The revised Section 4C will
have a prospective application only, meaning it will not apply to any
transactions or events that occurred before June 30, 2022. Additionally,
benevolent funds holding exemptions from tax under other provisions of the Ordinance
will not be subject to the revised Section 4C. Similarly, petroleum and
exploration companies will not be affected by the revised Section 4C if its
application would result in taxing such companies beyond the specified
thresholds in Rule 4 of the Fifth Schedule to the Ordinance.

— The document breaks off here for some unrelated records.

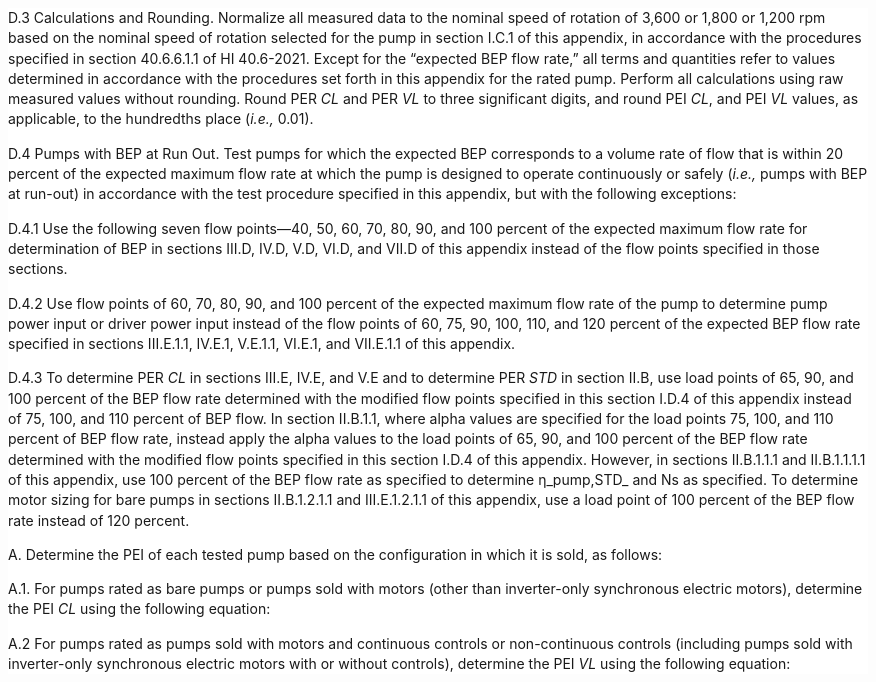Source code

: 
D.3 Calculations and Rounding. Normalize all measured data to the nominal speed of rotation of 3,600 or 1,800 or 1,200 rpm based on the nominal speed of rotation selected for the pump in section I.C.1 of this appendix, in accordance with the procedures specified in section 40.6.6.1.1 of HI 40.6-2021. Except for the “expected BEP flow rate,” all terms and quantities refer to values determined in accordance with the procedures set forth in this appendix for the rated pump. Perform all calculations using raw measured values without rounding. Round PER _CL_ and PER _VL_ to three significant digits, and round PEI _CL_, and PEI _VL_ values, as applicable, to the hundredths place (*i.e.,* 0.01).


D.4 Pumps with BEP at Run Out. Test pumps for which the expected BEP corresponds to a volume rate of flow that is within 20 percent of the expected maximum flow rate at which the pump is designed to operate continuously or safely (*i.e.,* pumps with BEP at run-out) in accordance with the test procedure specified in this appendix, but with the following exceptions:


D.4.1 Use the following seven flow points—40, 50, 60, 70, 80, 90, and 100 percent of the expected maximum flow rate for determination of BEP in sections III.D, IV.D, V.D, VI.D, and VII.D of this appendix instead of the flow points specified in those sections.


D.4.2 Use flow points of 60, 70, 80, 90, and 100 percent of the expected maximum flow rate of the pump to determine pump power input or driver power input instead of the flow points of 60, 75, 90, 100, 110, and 120 percent of the expected BEP flow rate specified in sections III.E.1.1, IV.E.1, V.E.1.1, VI.E.1, and VII.E.1.1 of this appendix.


D.4.3 To determine PER _CL_ in sections III.E, IV.E, and V.E and to determine PER _STD_ in section II.B, use load points of 65, 90, and 100 percent of the BEP flow rate determined with the modified flow points specified in this section I.D.4 of this appendix instead of 75, 100, and 110 percent of BEP flow. In section II.B.1.1, where alpha values are specified for the load points 75, 100, and 110 percent of BEP flow rate, instead apply the alpha values to the load points of 65, 90, and 100 percent of the BEP flow rate determined with the modified flow points specified in this section I.D.4 of this appendix. However, in sections II.B.1.1.1 and II.B.1.1.1.1 of this appendix, use 100 percent of the BEP flow rate as specified to determine η_pump,STD_ and Ns as specified. To determine motor sizing for bare pumps in sections II.B.1.2.1.1 and III.E.1.2.1.1 of this appendix, use a load point of 100 percent of the BEP flow rate instead of 120 percent.
















A. Determine the PEI of each tested pump based on the configuration in which it is sold, as follows:


A.1. For pumps rated as bare pumps or pumps sold with motors (other than inverter-only synchronous electric motors), determine the PEI _CL_ using the following equation:


A.2 For pumps rated as pumps sold with motors and continuous controls or non-continuous controls (including pumps sold with inverter-only synchronous electric motors with or without controls), determine the PEI _VL_ using the following equation:
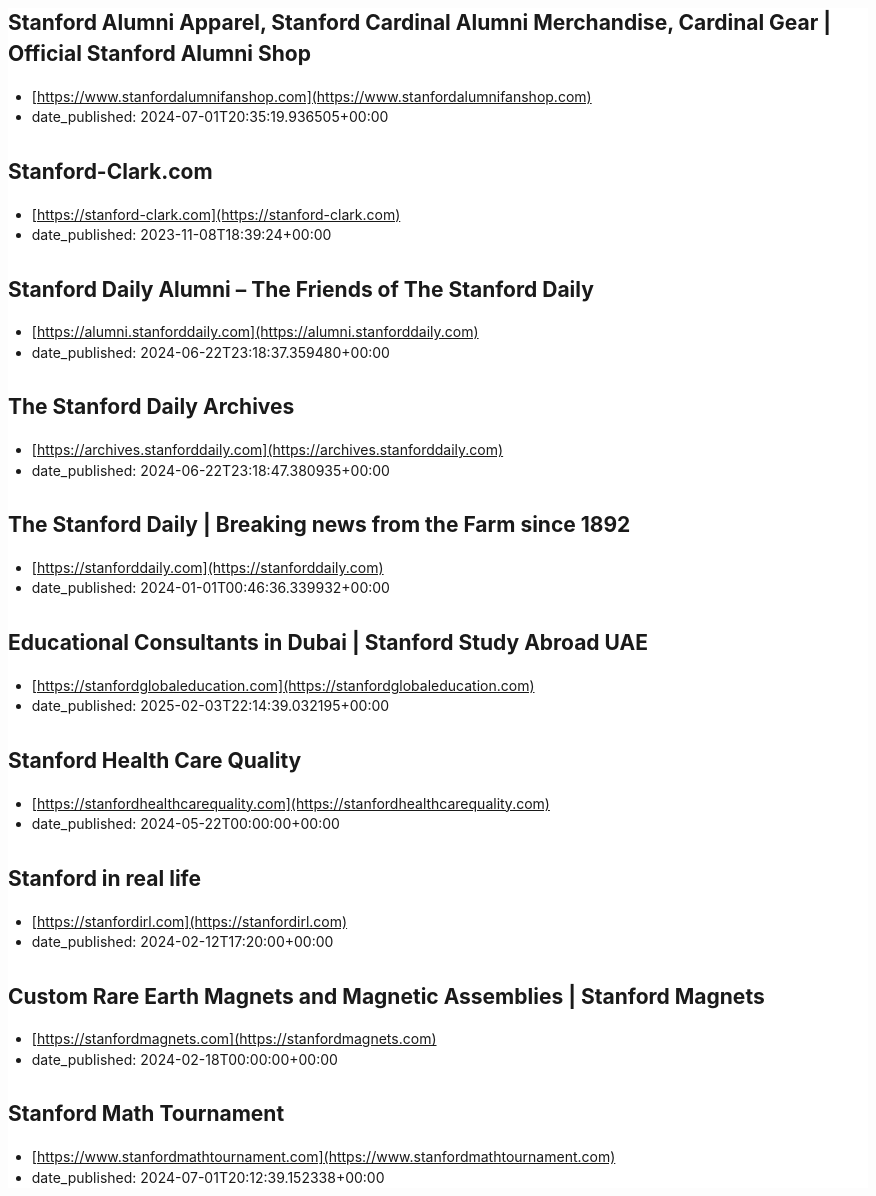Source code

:  ## Stanford Alumni Apparel, Stanford Cardinal Alumni Merchandise, Cardinal Gear | Official Stanford Alumni Shop
 - [https://www.stanfordalumnifanshop.com](https://www.stanfordalumnifanshop.com)
 - date_published: 2024-07-01T20:35:19.936505+00:00

 ## Stanford-Clark.com
 - [https://stanford-clark.com](https://stanford-clark.com)
 - date_published: 2023-11-08T18:39:24+00:00

 ## Stanford Daily Alumni – The Friends of The Stanford Daily
 - [https://alumni.stanforddaily.com](https://alumni.stanforddaily.com)
 - date_published: 2024-06-22T23:18:37.359480+00:00

 ## The Stanford Daily Archives
 - [https://archives.stanforddaily.com](https://archives.stanforddaily.com)
 - date_published: 2024-06-22T23:18:47.380935+00:00

 ## The Stanford Daily | Breaking news from the Farm since 1892
 - [https://stanforddaily.com](https://stanforddaily.com)
 - date_published: 2024-01-01T00:46:36.339932+00:00

 ## Educational Consultants in Dubai | Stanford Study Abroad UAE
 - [https://stanfordglobaleducation.com](https://stanfordglobaleducation.com)
 - date_published: 2025-02-03T22:14:39.032195+00:00

 ## Stanford Health Care Quality
 - [https://stanfordhealthcarequality.com](https://stanfordhealthcarequality.com)
 - date_published: 2024-05-22T00:00:00+00:00

 ## Stanford in real life
 - [https://stanfordirl.com](https://stanfordirl.com)
 - date_published: 2024-02-12T17:20:00+00:00

 ## Custom Rare Earth Magnets and Magnetic Assemblies | Stanford Magnets
 - [https://stanfordmagnets.com](https://stanfordmagnets.com)
 - date_published: 2024-02-18T00:00:00+00:00

 ## Stanford Math Tournament
 - [https://www.stanfordmathtournament.com](https://www.stanfordmathtournament.com)
 - date_published: 2024-07-01T20:12:39.152338+00:00
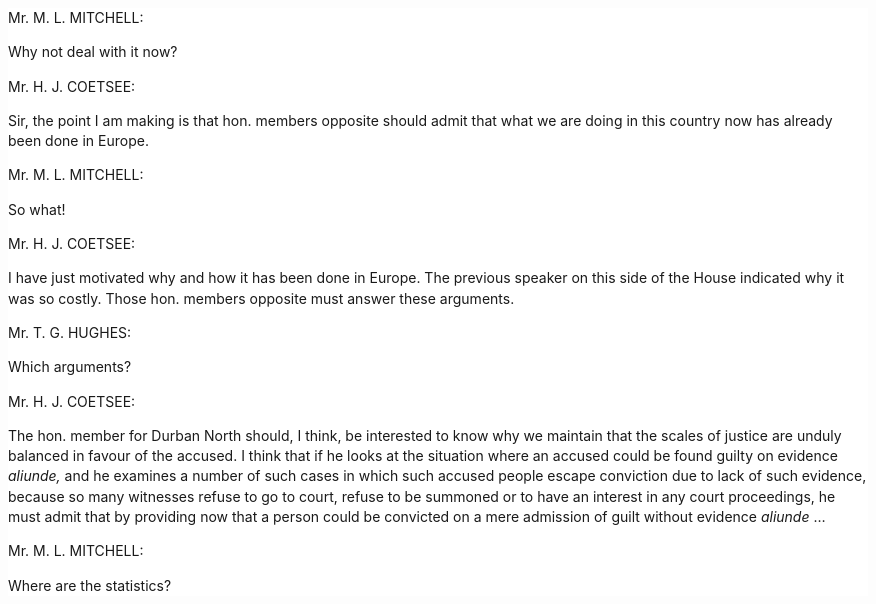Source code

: <from>Mr. <person refersTo="hansard_za">M. L. MITCHELL</person>:</from>

<p>Why not deal with it now&#x003F;</p>

</speech>

<speech by="#coetsee">

<from>Mr. <person refersTo="hansard_za">H. J. COETSEE</person>:</from>

<p>Sir, the point I am making is that hon. members opposite should admit that what we are doing in this country now has already been done in Europe.</p>

</speech>

<speech by="#mitchell">

<from>Mr. <person refersTo="hansard_za">M. L. MITCHELL</person>:</from>

<p>So what!</p>

</speech>

<speech by="#coetsee">

<from>Mr. <person refersTo="hansard_za">H. J. COETSEE</person>:</from>

<p>I have just motivated why and how it has been done in Europe. The previous speaker on this side of the House indicated why it was so costly. Those hon. members opposite must answer these arguments.</p>

</speech>

<speech by="#hughes">

<from>Mr. <person refersTo="hansard_za">T. G. HUGHES</person>:</from>

<p>Which arguments&#x003F;</p>

</speech>

<speech by="#coetsee">

<from>Mr. <person refersTo="hansard_za">H. J. COETSEE</person>:</from>

<p>The hon. member for Durban North should, I think, be interested to know why we maintain that the scales of justice are unduly balanced in favour of the accused. I think that if he looks at the situation where an accused could be found guilty on evidence <i>aliunde,</i> and he examines a number of such cases in which such accused people escape conviction due to lack of such evidence, because so many witnesses refuse to go to court, refuse to be summoned or to have an interest in any court proceedings, he must admit that by providing now that a person could be convicted on a mere admission of guilt without evidence <i>aliunde</i> &#x2026;</p>

</speech>

<speech by="#mitchell">

<from>Mr. <person refersTo="hansard_za">M. L. MITCHELL</person>:</from>

<p>Where are the statistics&#x003F;</p>

</speech>
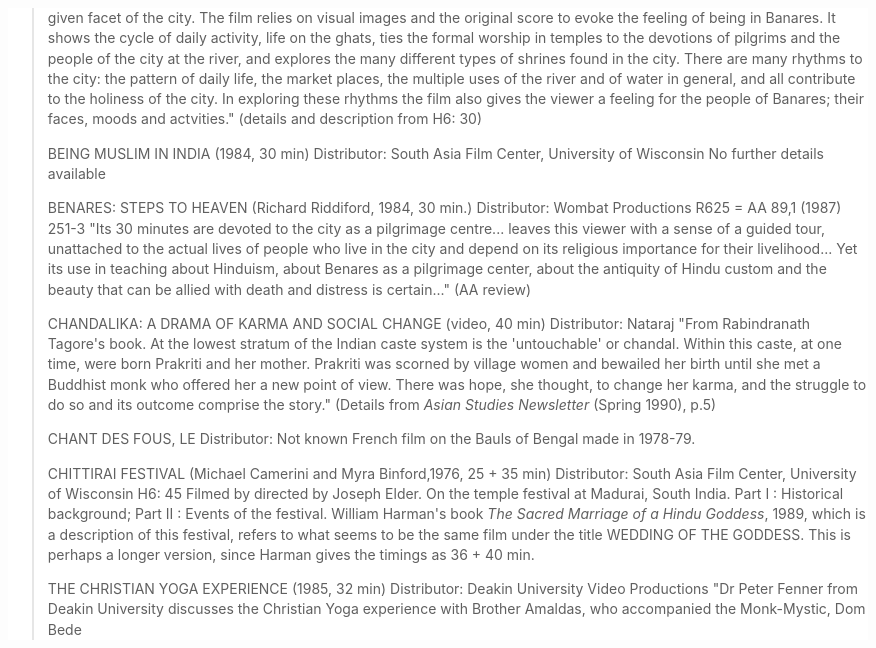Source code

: > given facet of the city. The film relies on visual images and the original
> score to evoke the feeling of being in Banares. It shows the cycle of
> daily activity, life on the ghats, ties the formal worship in temples to
> the devotions of pilgrims and the people of the city at the river, and
> explores the many different types of shrines found in the city. There are
> many rhythms to the city: the pattern of daily life, the market places,
> the multiple uses of the river and of water in general, and all contribute
> to the holiness of the city. In exploring these rhythms the film also
> gives the viewer a feeling for the people of Banares; their faces, moods
> and actvities." (details and description from H6: 30)
>
>
> BEING MUSLIM IN INDIA
> (1984, 30 min)
> Distributor: South Asia Film Center, University of Wisconsin
> No further details available
>
>
> BENARES: STEPS TO HEAVEN
> (Richard Riddiford, 1984, 30 min.)
> Distributor: Wombat Productions
> R625 = AA 89,1 (1987) 251-3
> "Its 30 minutes are devoted to the city as a pilgrimage centre... leaves
> this viewer with a sense of a guided tour, unattached to the actual lives
> of people who live in the city and depend on its religious importance for
> their livelihood... Yet its use in teaching about Hinduism, about Benares
> as a pilgrimage center, about the antiquity of Hindu custom and the beauty
> that can be allied with death and distress is certain..." (AA review)
>
>
> CHANDALIKA: A DRAMA OF KARMA AND SOCIAL CHANGE
> (video, 40 min)
> Distributor: Nataraj
> "From Rabindranath Tagore's book. At the lowest stratum of the Indian
> caste system is the 'untouchable' or chandal. Within this caste, at one
> time, were born Prakriti and her mother.  Prakriti was scorned by village
> women and bewailed her birth until she met a Buddhist monk who offered her
> a new point of view. There was hope, she thought, to change her karma, and
> the struggle to do so and its outcome comprise the story." (Details from
> _Asian Studies Newsletter_ (Spring 1990), p.5)
>
>
> CHANT DES FOUS, LE
> Distributor: Not known
> French film on the Bauls of Bengal made in 1978-79.
>
>
> CHITTIRAI FESTIVAL
> (Michael Camerini and Myra Binford,1976, 25 + 35 min)
> Distributor: South Asia Film Center, University of Wisconsin
> H6: 45
> Filmed by  directed by Joseph Elder. On the temple festival at Madurai,
> South India. Part I : Historical background; Part II : Events of the
> festival. William Harman's book _The Sacred Marriage of a Hindu Goddess_,
> 1989, which is a description of this festival, refers to what seems to be
> the same film under the title WEDDING OF THE GODDESS. This is perhaps a
> longer version, since Harman gives the timings as 36 + 40 min.
>
>
> THE CHRISTIAN YOGA EXPERIENCE
> (1985, 32 min)
> Distributor: Deakin University Video Productions
> "Dr Peter Fenner from Deakin University discusses the Christian Yoga
> experience with Brother Amaldas, who accompanied the Monk-Mystic, Dom Bede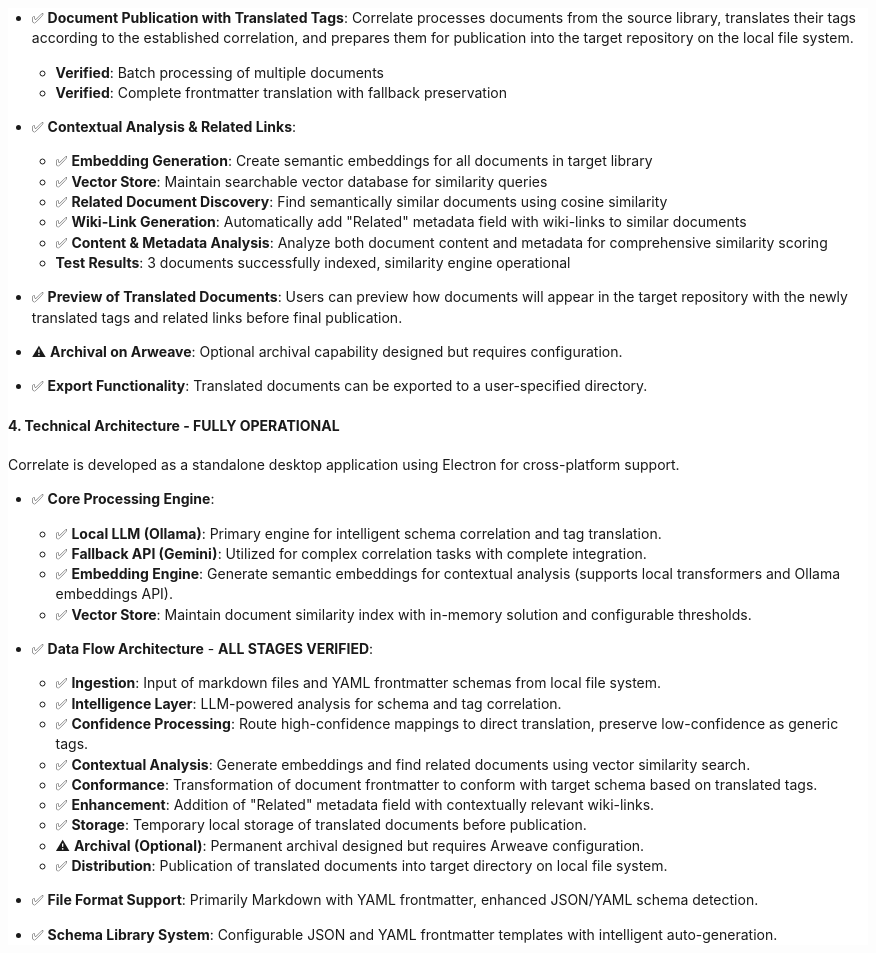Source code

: * ✅ **Document Publication with Translated Tags**: Correlate processes documents from the source library, translates their tags according to the established correlation, and prepares them for publication into the target repository on the local file system.
  - **Verified**: Batch processing of multiple documents
  - **Verified**: Complete frontmatter translation with fallback preservation
  
* ✅ **Contextual Analysis & Related Links**:
    - ✅ **Embedding Generation**: Create semantic embeddings for all documents in target library
    - ✅ **Vector Store**: Maintain searchable vector database for similarity queries
    - ✅ **Related Document Discovery**: Find semantically similar documents using cosine similarity
    - ✅ **Wiki-Link Generation**: Automatically add "Related" metadata field with wiki-links to similar documents
    - ✅ **Content & Metadata Analysis**: Analyze both document content and metadata for comprehensive similarity scoring
    - **Test Results**: 3 documents successfully indexed, similarity engine operational
    
* ✅ **Preview of Translated Documents**: Users can preview how documents will appear in the target repository with the newly translated tags and related links before final publication.

* ⚠️ **Archival on Arweave**: Optional archival capability designed but requires configuration.

* ✅ **Export Functionality**: Translated documents can be exported to a user-specified directory.

#### 4. Technical Architecture - **FULLY OPERATIONAL**

Correlate is developed as a standalone desktop application using Electron for cross-platform support.

* ✅ **Core Processing Engine**:
    - ✅ **Local LLM (Ollama)**: Primary engine for intelligent schema correlation and tag translation.
    - ✅ **Fallback API (Gemini)**: Utilized for complex correlation tasks with complete integration.
    - ✅ **Embedding Engine**: Generate semantic embeddings for contextual analysis (supports local transformers and Ollama embeddings API).
    - ✅ **Vector Store**: Maintain document similarity index with in-memory solution and configurable thresholds.
    
* ✅ **Data Flow Architecture** - **ALL STAGES VERIFIED**:
    - ✅ **Ingestion**: Input of markdown files and YAML frontmatter schemas from local file system.
    - ✅ **Intelligence Layer**: LLM-powered analysis for schema and tag correlation.
    - ✅ **Confidence Processing**: Route high-confidence mappings to direct translation, preserve low-confidence as generic tags.
    - ✅ **Contextual Analysis**: Generate embeddings and find related documents using vector similarity search.
    - ✅ **Conformance**: Transformation of document frontmatter to conform with target schema based on translated tags.
    - ✅ **Enhancement**: Addition of "Related" metadata field with contextually relevant wiki-links.
    - ✅ **Storage**: Temporary local storage of translated documents before publication.
    - ⚠️ **Archival (Optional)**: Permanent archival designed but requires Arweave configuration.
    - ✅ **Distribution**: Publication of translated documents into target directory on local file system.
    
* ✅ **File Format Support**: Primarily Markdown with YAML frontmatter, enhanced JSON/YAML schema detection.
* ✅ **Schema Library System**: Configurable JSON and YAML frontmatter templates with intelligent auto-generation.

Furthermore, all notices of
demand or recovery that were challenged in the petitions are nullified, but
this doesn't prevent the revenue authorities from issuing fresh notices that
align with the court's judgment.
In Technical Release
2/2023, the Islamabad High Court (IHC) has issued a comprehensive judgment on
the matter of Super Tax, introduced in the Income Tax Ordinance, 2001 through
Section 4C. Initially assumed to be a one-time tax in the Finance Act of 2022,
it has now become a permanent feature, resulting in increased rates of 10%
starting from the year 2023.
The imposition of Super Tax
was also challenged in the Sindh High Court and the Lahore High Court. The
Sindh High Court ruled that the tax is applicable for Tax Year 2023, not for
Tax Year 2022, and that there should not be a discriminatory rate of 10%
compared to 4%.
The Lahore High Court
decided that Super Tax at the rate of 4% is valid for Tax Year 2022, but it
agreed that there cannot be a charge at the rate of 10%.
The matter is still under
consideration in the Supreme Court of Pakistan, which has ordered payment of
50% of the demand while the case is ongoing.
The
Islamabad High Court took a further step and made the following decisions:
1. The revised Section 4C
will have a prospective application only, and it will not apply to any past
transactions or events closed on or before 30th June 2022.
2. The adjustment for
brought forward depreciation and brought forward losses will be available for
calculating Super Tax.
3. Income subject to final
tax will be exempt from Super Tax.
4. Super Tax will not be
applicable to oil exploration companies operating under the Mining Act.
This judgment is crucial
for Tax Year 2023 since the rate of tax has been increased from 4% to 10%
through the Finance Act of 2023. Based on the decisions of the Islamabad High
Court and the Sindh High Court, the increased rate cannot be applied for Tax
Year 2023.
As advance tax and other
liabilities are linked to the discharge of Super Tax, it is recommended to seek
appropriate legal advice and take necessary action, especially for companies
with a year-end before June 30, 2023, as the increased rate does not seem to
apply to such cases for Tax Year 2023.